DATA SUPPLIED
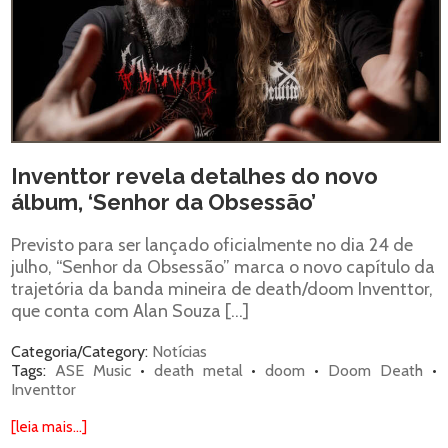
Inventtor revela detalhes do novo
álbum, ‘Senhor da Obsessão’
Previsto para ser lançado oficialmente no dia 24 de
julho, “Senhor da Obsessão” marca o novo capítulo da
trajetória da banda mineira de death/doom Inventtor,
que conta com Alan Souza […]
Categoria/Category:
Notícias
Tags:
ASE Music
•
death metal
•
doom
•
Doom Death
•
Inventtor
[leia mais...]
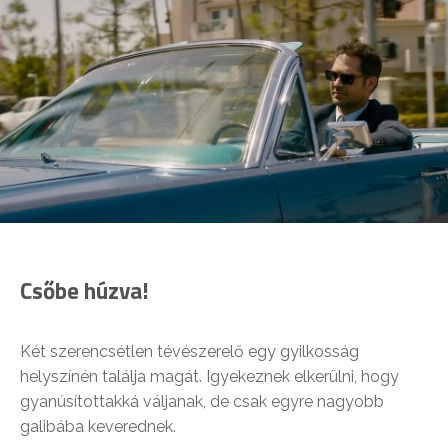
Csőbe húzva!
Két szerencsétlen tévészerelő egy gyilkosság
helyszínén találja magát. Igyekeznek elkerülni, hogy
gyanúsítottakká váljanak, de csak egyre nagyobb
galibába keverednek.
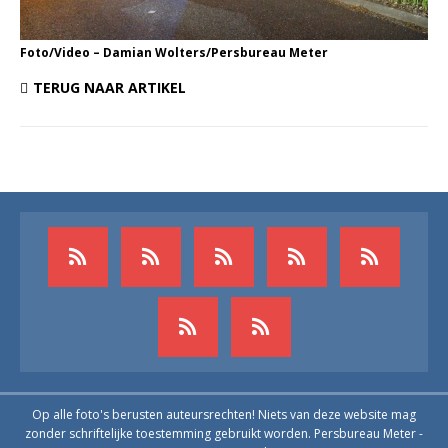
Foto/Video – Damian Wolters/Persbureau Meter
TERUG NAAR ARTIKEL
Op alle foto's berusten auteursrechten! Niets van deze website mag
zonder schriftelijke toestemming gebruikt worden. Persbureau Meter -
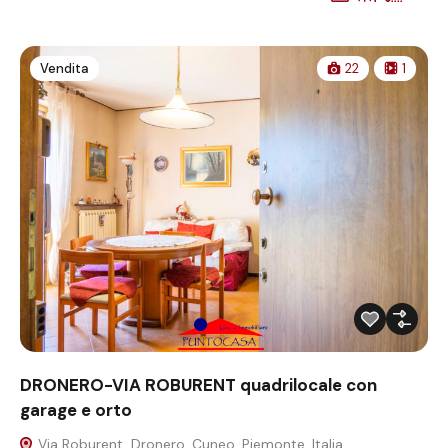
Vendita
22
1
DRONERO-VIA ROBURENT quadrilocale con
garage e orto
Via Roburent, Dronero, Cuneo, Piemonte, Italia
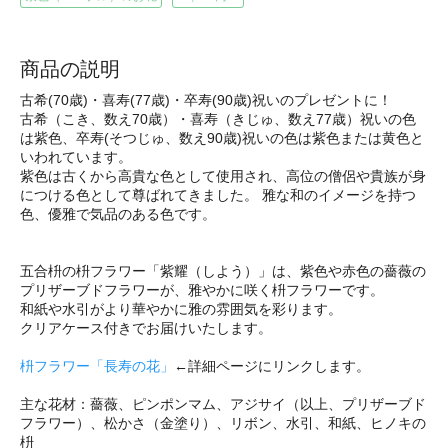
商品の説明
古希(70歳)・喜寿(77歳)・卒寿(90歳)祝いのプレゼントに！
古希（こき、数え70歳）・喜寿（きじゅ、数え77歳）祝いの色
は紫色、卒寿(そつじゅ、数え90歳)祝いの色は紫色または黄色と
いわれています。
紫色は古くから高貴な色として使用され、高位の僧侶や貴族が身
につける色として尊ばれてきました。 雅な和のイメージを持つ
色、優雅で気品のある色です。
五合枡の枡フラワー「紫耀（しよう）」は、紫色や赤色の薔薇の
プリザーブドフラワーが、雅やかに咲く枡フラワーです。
和紙や水引がより華やかに雅の雰囲気を彩ります。
クリアケース付きでお届けいたします。
枡フラワー「長寿の花」
←詳細ページにリンクします。
主な花材：薔薇、ピンポンマム、アジサイ（以上、プリザーブド
フラワー）、松かさ（金塗り）、リボン、水引、和紙、ヒノキの
枡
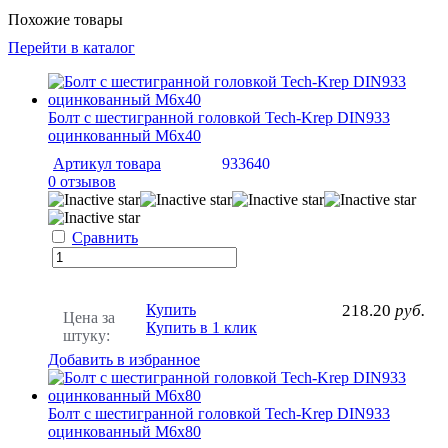
Похожие товары
Перейти в каталог
Болт с шестигранной головкой Tech-Krep DIN933
оцинкованный М6х40
Артикул товара
933640
0 отзывов
Сравнить
Купить
218.20
руб.
Цена за
Купить в 1 клик
штуку:
Добавить в избранное
Болт с шестигранной головкой Tech-Krep DIN933
оцинкованный М6х80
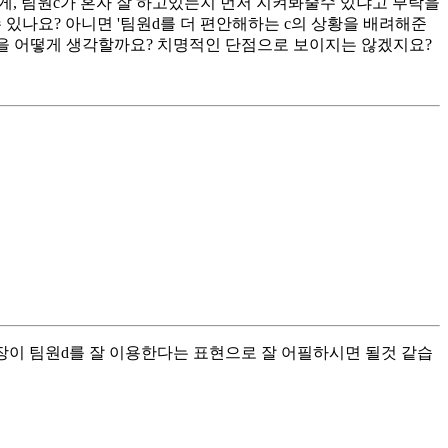
d에게, 팀원c가 혼자 잘 하고있는지 먼저 지켜봐줄수 있냐고 부탁을
 있나요? 아니면 '팀원d를 더 편안해하는 c의 상황을 배려해준
장을 어떻게 생각할까요? 치명적인 단점으로 보이지는 않겠지요?
장이 팀원d를 잘 이용한다는 표현으로 잘 어필하시면 될것 같습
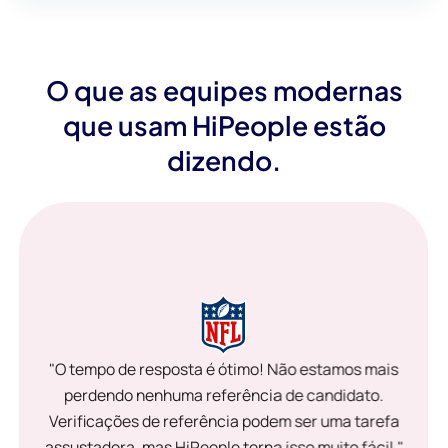
O que as equipes modernas
que usam HiPeople estão
dizendo.
"O tempo de resposta é ótimo! Não estamos mais
perdendo nenhuma referência de candidato.
Verificações de referência podem ser uma tarefa
assustadora, mas HiPeople torna isso muito fácil."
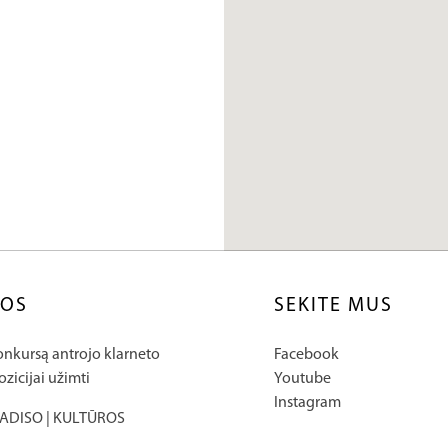
NOS
SEKITE MUS
nkursą antrojo klarneto
Facebook
zicijai užimti
Youtube
Instagram
ADISO | KULTŪROS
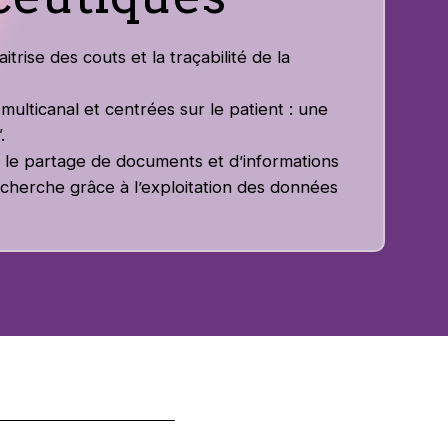
aitrise des couts et la traçabilité de la
multicanal et centrées sur le patient : une
”.
 et le partage de documents et d’informations
 recherche grâce à l’exploitation des données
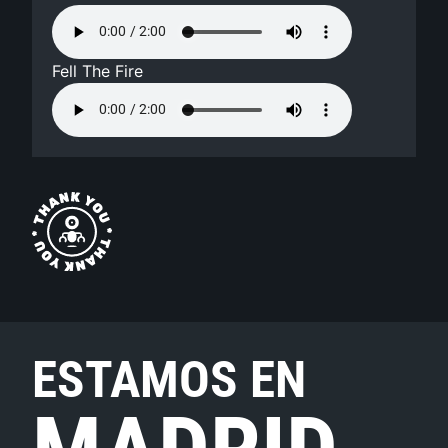
Fell The Fire
ESTAMOS EN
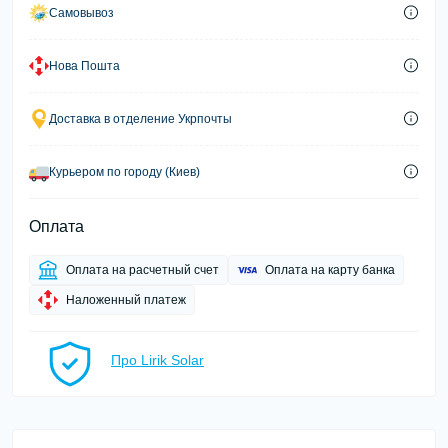
Самовывоз
Нова Пошта
Доставка в отделение Укрпочты
Курьером по городу (Киев)
Оплата
Оплата на расчетный счет
Оплата на карту банка
Наложенный платеж
Про Lirik Solar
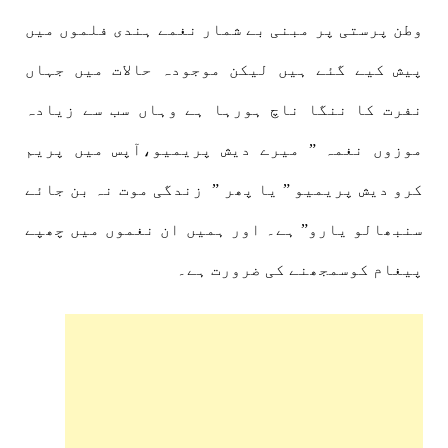
وطن پرستی پر مبنی بے شمار نغمے ہندی فلموں میں
پیش کیے گئے ہیں لیکن موجودہ حالات میں جہاں
نفرت کا ننگا ناچ ہورہا ہے وہاں سب سے زیادہ
موزوں نغمہ ” میرے دیش پریمیو،آپس میں پریم
کرو دیش پریمیو ” یا پھر ” زندگی موت نہ بن جائے
سنبھالو یارو” ہے۔ اور ہمیں ان نغموں میں چھپے
پیغام کوسمجھنے کی ضرورت ہے۔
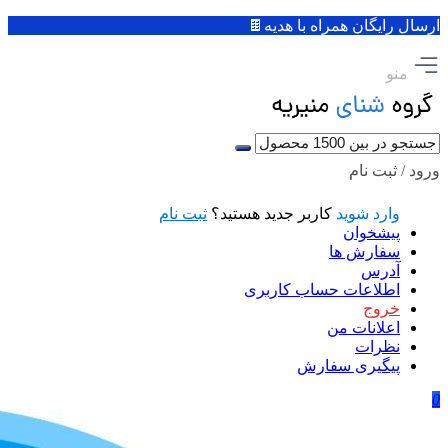
ارسال رایگان همراه با هدیه🍫
منو
ورود / ثبت نام
وارد شوید
کاربر جدید هستید؟
ثبت نام
پیشخوان
سفارش ها
آدرس
اطلاعات حساب كاربری
خروج
اعلانات من
نظرات
پیگیری سفارش
0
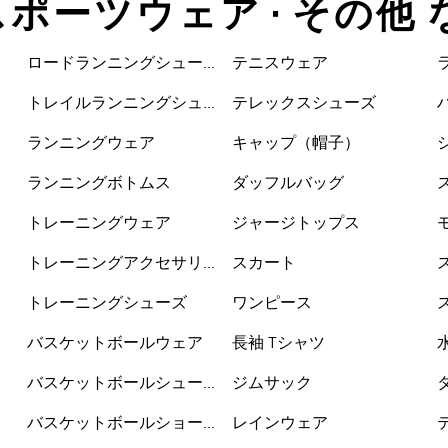
 スポーツウェア • その他
ロードランニングシュー
テニスウェア
ズ
トレイルランニングシュ
テレックスシューズ
ーズ
ランニングウェア
キャップ（帽子）
ランニングボトムス
ダッフルバッグ
トレーニングウェア
ジャージトップス
トレーニングアクセサリ
スカート
ー
トレーニングシューズ
ワンピース
バスケットボールウェア
長袖 Tシャツ
バスケットボールシュー
ジムサック
ズ
バスケットボールショー
レインウェア
トパンツ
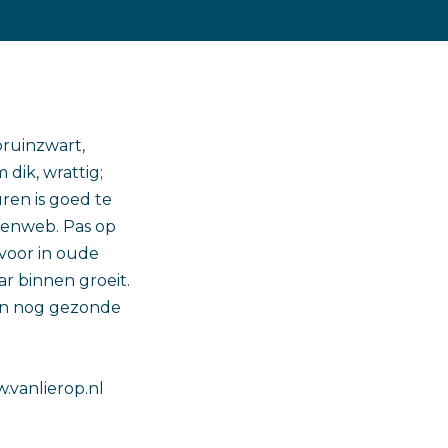
bruinzwart,
dik, wrattig;
ren is goed te
nenweb. Pas op
voor in oude
r binnen groeit.
en nog gezonde
w.vanlierop.nl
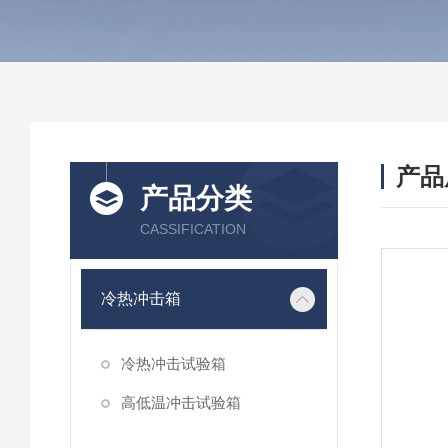
产品
产品分类
CASSIFICATION
冷热冲击箱
冷热冲击试验箱
高低温冲击试验箱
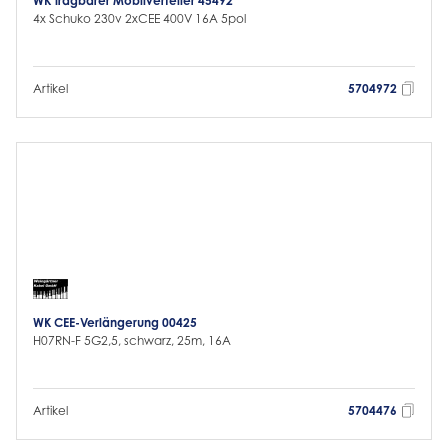
WK Tragbarer Mobilverteiler 45492
4x Schuko 230v 2xCEE 400V 16A 5pol
Artikel
5704972
WK CEE-Verlängerung 00425
H07RN-F 5G2,5, schwarz, 25m, 16A
Artikel
5704476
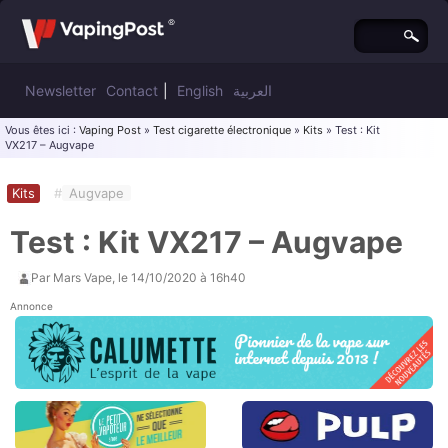
Newsletter
Contact
|
English
العربية
Vous êtes ici :
Vaping Post
»
Test cigarette électronique
»
Kits
» Test : Kit
VX217 – Augvape
Kits
#
Augvape
Test : Kit VX217 – Augvape
Par
Mars Vape
, le
14/10/2020 à 16h40
Annonce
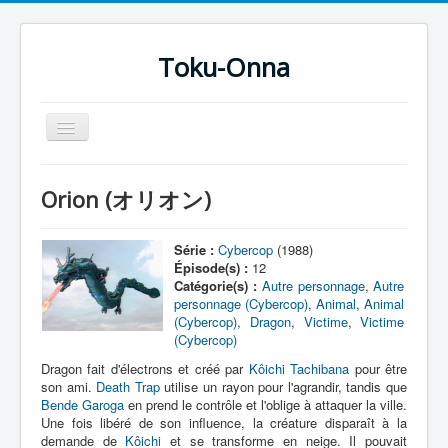
Toku-Onna
Basculer
la
navigation
Accueil
Orion (オリオン)
Toku-Actrices
Toku-Critiques
Série :
Cybercop
(1988)
Épisode(s) :
12
Séries
Catégorie(s) :
Autre personnage
,
Autre
personnage (Cybercop)
,
Animal
,
Animal
Films
(Cybercop)
,
Dragon
,
Victime
,
Victime
(Cybercop)
COSAA
Dragon fait d'électrons et créé par
Kôichi Tachibana
pour être
Dessins
son ami.
Death Trap
utilise un rayon pour l'agrandir, tandis que
Bende Garoga
en prend le contrôle et l'oblige à attaquer la ville.
Artiste Asperger
Une fois libéré de son influence, la créature disparaît à la
demande de
Kôichi
et se transforme en neige. Il pouvait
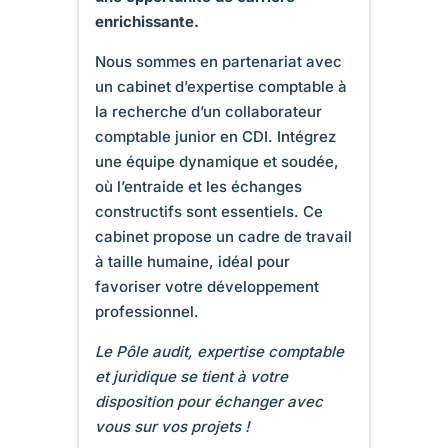
enrichissante.
Nous sommes en partenariat avec
un cabinet d’expertise comptable à
la recherche d’un collaborateur
comptable junior en CDI. Intégrez
une équipe dynamique et soudée,
où l’entraide et les échanges
constructifs sont essentiels. Ce
cabinet propose un cadre de travail
à taille humaine, idéal pour
favoriser votre développement
professionnel.
Le Pôle audit,
expertise comptable
et juridique se tient à votre
disposition pour échanger avec
vous sur vos projets !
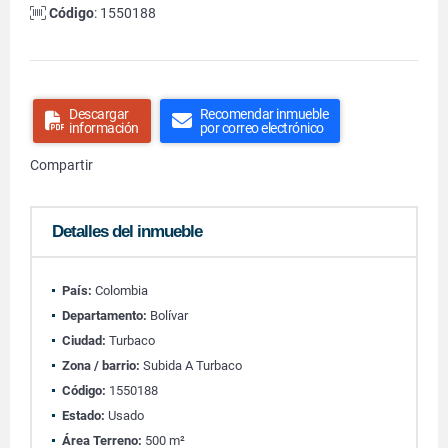
Código
: 1550188
Descargar
Recomendar inmueble
información
por correo electrónico
Compartir
Detalles del inmueble
País:
Colombia
Departamento:
Bolívar
Ciudad:
Turbaco
Zona / barrio:
Subida A Turbaco
Código:
1550188
Estado:
Usado
Área Terreno:
500 m²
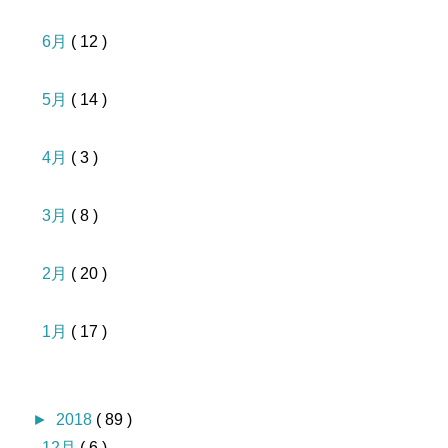
6月
( 12 )
5月
( 14 )
4月
( 3 )
3月
( 8 )
2月
( 20 )
1月
( 17 )
►
2018
( 89 )
12月
( 6 )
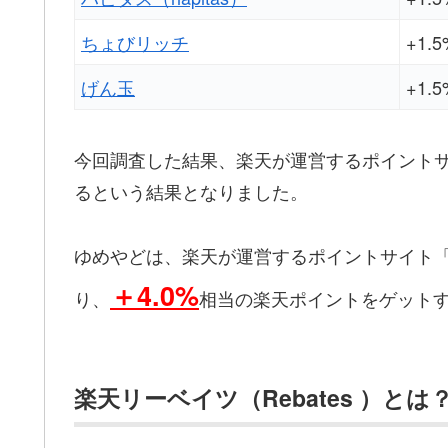
ちょびリッチ
+1.5
げん玉
+1.5
今回調査した結果、楽天が運営するポイント
るという結果となりました。
ゆめやどは、楽天が運営するポイントサイト
＋4.0%
り、
相当の楽天ポイントをゲット
楽天リーベイツ（Rebates ）とは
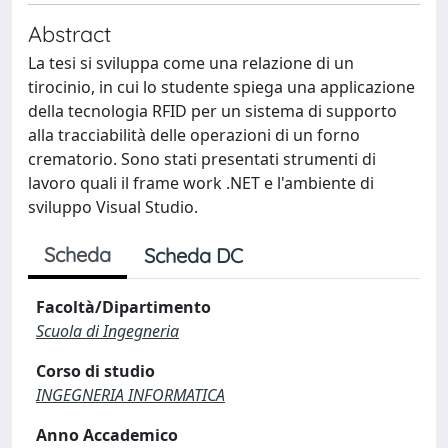
Abstract
La tesi si sviluppa come una relazione di un
tirocinio, in cui lo studente spiega una applicazione
della tecnologia RFID per un sistema di supporto
alla tracciabilità delle operazioni di un forno
crematorio. Sono stati presentati strumenti di
lavoro quali il frame work .NET e l'ambiente di
sviluppo Visual Studio.
Scheda
Scheda DC
Facoltà/Dipartimento
Scuola di Ingegneria
Corso di studio
INGEGNERIA INFORMATICA
Anno Accademico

EXERCISE INSTRUCTIONS
Give back all of the data exactly, but not the pictures.

ANSWER BOX
Inventtor revela detalhes do novo
álbum, ‘Senhor da Obsessão’
Previsto para ser lançado oficialmente no dia 24 de
julho, “Senhor da Obsessão” marca o novo capítulo da
trajetória da banda mineira de death/doom Inventtor,
que conta com Alan Souza […]
Categoria/Category:
Notícias
Tags:
ASE Music
•
death metal
•
doom
•
Doom Death
•
Inventtor
[leia mais...]
Csőbe húzva!
Két szerencsétlen tévészerelő egy gyilkosság
helyszínén találja magát. Igyekeznek elkerülni, hogy
gyanúsítottakká váljanak, de csak egyre nagyobb
galibába keverednek.
Foto/Video – Damian Wolters/Persbureau Meter
TERUG NAAR ARTIKEL
Op alle foto's berusten auteursrechten! Niets van deze website mag
zonder schriftelijke toestemming gebruikt worden. Persbureau Meter -
Vendita
22
1
DRONERO-VIA ROBURENT quadrilocale con
garage e orto
Via Roburent, Dronero, Cuneo, Piemonte, Italia
商品の説明
古希(70歳)・喜寿(77歳)・卒寿(90歳)祝いのプレゼントに！
古希（こき、数え70歳）・喜寿（きじゅ、数え77歳）祝いの色
は紫色、卒寿(そつじゅ、数え90歳)祝いの色は紫色または黄色と
いわれています。
紫色は古くから高貴な色として使用され、高位の僧侶や貴族が身
につける色として尊ばれてきました。 雅な和のイメージを持つ
色、優雅で気品のある色です。
五合枡の枡フラワー「紫耀（しよう）」は、紫色や赤色の薔薇の
プリザーブドフラワーが、雅やかに咲く枡フラワーです。
和紙や水引がより華やかに雅の雰囲気を彩ります。
クリアケース付きでお届けいたします。
枡フラワー「長寿の花」
←詳細ページにリンクします。
主な花材：薔薇、ピンポンマム、アジサイ（以上、プリザーブド
フラワー）、松かさ（金塗り）、リボン、水引、和紙、ヒノキの
枡
Похожие товары
Перейти в каталог
Болт с шестигранной головкой Tech-Krep DIN933
оцинкованный М6х40
Артикул товара
933640
0 отзывов
Сравнить
Купить
218.20
руб.
Цена за
Купить в 1 клик
штуку:
Добавить в избранное
Болт с шестигранной головкой Tech-Krep DIN933
оцинкованный М6х80
d에게, 팀원c가 혼자 잘 하고있는지 먼저 지켜봐줄수 있냐고 부탁을
 있나요? 아니면 '팀원d를 더 편안해하는 c의 상황을 배려해준
장을 어떻게 생각할까요? 치명적인 단점으로 보이지는 않겠지요?
장이 팀원d를 잘 이용한다는 표현으로 잘 어필하시면 될것 같습
O que as equipes modernas
que usam HiPeople estão
dizendo.
"O tempo de resposta é ótimo! Não estamos mais
perdendo nenhuma referência de candidato.
Verificações de referência podem ser uma tarefa
assustadora, mas HiPeople torna isso muito fácil."
NOS
SEKITE MUS
nkursą antrojo klarneto
Facebook
zicijai užimti
Youtube
Instagram
ADISO | KULTŪROS
aitrise des couts et la traçabilité de la
multicanal et centrées sur le patient : une
”.
 et le partage de documents et d’informations
 recherche grâce à l’exploitation des données
Fell The Fire
ESTAMOS EN
Самовывоз
Нова Пошта
Доставка в отделение Укрпочты
Курьером по городу (Киев)
Оплата
Оплата на расчетный счет
Оплата на карту банка
Наложенный платеж
Про Lirik Solar
وطن پرستی پر مبنی بے شمار نغمے ہندی فلموں میں
پیش کیے گئے ہیں لیکن موجودہ حالات میں جہاں
نفرت کا ننگا ناچ ہورہا ہے وہاں سب سے زیادہ
موزوں نغمہ ” میرے دیش پریمیو،آپس میں پریم
کرو دیش پریمیو ” یا پھر ” زندگی موت نہ بن جائے
سنبھالو یارو” ہے۔ اور ہمیں ان نغموں میں چھپے
پیغام کوسمجھنے کی ضرورت ہے۔
ارسال رایگان همراه با هدیه🍫
منو
ورود / ثبت نام
وارد شوید
کاربر جدید هستید؟
ثبت نام
پیشخوان
سفارش ها
آدرس
اطلاعات حساب كاربری
خروج
اعلانات من
نظرات
پیگیری سفارش
0
 スポーツウェア • その他
ロードランニングシュー
テニスウェア
ズ
トレイルランニングシュ
テレックスシューズ
ーズ
ランニングウェア
キャップ（帽子）
ランニングボトムス
ダッフルバッグ
トレーニングウェア
ジャージトップス
トレーニングアクセサリ
スカート
ー
トレーニングシューズ
ワンピース
バスケットボールウェア
長袖 Tシャツ
バスケットボールシュー
ジムサック
ズ
バスケットボールショー
レインウェア
トパンツ
bruinzwart,
dik, wrattig;
ren is goed te
nenweb. Pas op
voor in oude
r binnen groeit.
en nog gezonde
w.vanlierop.nl
产品
产品分类
CASSIFICATION
冷热冲击箱
冷热冲击试验箱
高低温冲击试验箱
WK Tragbarer Mobilverteiler 45492
4x Schuko 230v 2xCEE 400V 16A 5pol
Artikel
5704972
WK CEE-Verlängerung 00425
H07RN-F 5G2,5, schwarz, 25m, 16A
Artikel
5704476
Newsletter
Contact
|
English
العربية
Vous êtes ici :
Vaping Post
»
Test cigarette électronique
»
Kits
» Test : Kit
VX217 – Augvape
Kits
#
Augvape
Test : Kit VX217 – Augvape
Par
Mars Vape
, le
14/10/2020 à 16h40
Annonce
Toku-Onna
Basculer
la
navigation
Accueil
Orion (オリオン)
Toku-Actrices
Toku-Critiques
Série :
Cybercop
(1988)
Épisode(s) :
12
Séries
Catégorie(s) :
Autre personnage
,
Autre
personnage (Cybercop)
,
Animal
,
Animal
Films
(Cybercop)
,
Dragon
,
Victime
,
Victime
(Cybercop)
COSAA
Dragon fait d'électrons et créé par
Kôichi Tachibana
pour être
Dessins
son ami.
Death Trap
utilise un rayon pour l'agrandir, tandis que
Bende Garoga
en prend le contrôle et l'oblige à attaquer la ville.
Artiste Asperger
Une fois libéré de son influence, la créature disparaît à la
demande de
Kôichi
et se transforme en neige. Il pouvait
enrichissante.
Nous sommes en partenariat avec
un cabinet d’expertise comptable à
la recherche d’un collaborateur
comptable junior en CDI. Intégrez
une équipe dynamique et soudée,
où l’entraide et les échanges
constructifs sont essentiels. Ce
cabinet propose un cadre de travail
à taille humaine, idéal pour
favoriser votre développement
professionnel.
Le Pôle audit,
expertise comptable
et juridique se tient à votre
disposition pour échanger avec
vous sur vos projets !
Código
: 1550188
Descargar
Recomendar inmueble
información
por correo electrónico
Compartir
Detalles del inmueble
País:
Colombia
Departamento:
Bolívar
Ciudad:
Turbaco
Zona / barrio:
Subida A Turbaco
Código:
1550188
Estado:
Usado
Área Terreno:
500 m²
6月
( 12 )
5月
( 14 )
4月
( 3 )
3月
( 8 )
2月
( 20 )
1月
( 17 )
►
2018
( 89 )
12月
( 6 )
ちょびリッチ
+1.5
げん玉
+1.5
今回調査した結果、楽天が運営するポイント
るという結果となりました。
ゆめやどは、楽天が運営するポイントサイト
＋4.0%
り、
相当の楽天ポイントをゲット
楽天リーベイツ（Rebates ）とは
Abstract
La tesi si sviluppa come una relazione di un
tirocinio, in cui lo studente spiega una applicazione
della tecnologia RFID per un sistema di supporto
alla tracciabilità delle operazioni di un forno
crematorio. Sono stati presentati strumenti di
lavoro quali il frame work .NET e l'ambiente di
sviluppo Visual Studio.
Scheda
Scheda DC
Facoltà/Dipartimento
Scuola di Ingegneria
Corso di studio
INGEGNERIA INFORMATICA
Anno Accademico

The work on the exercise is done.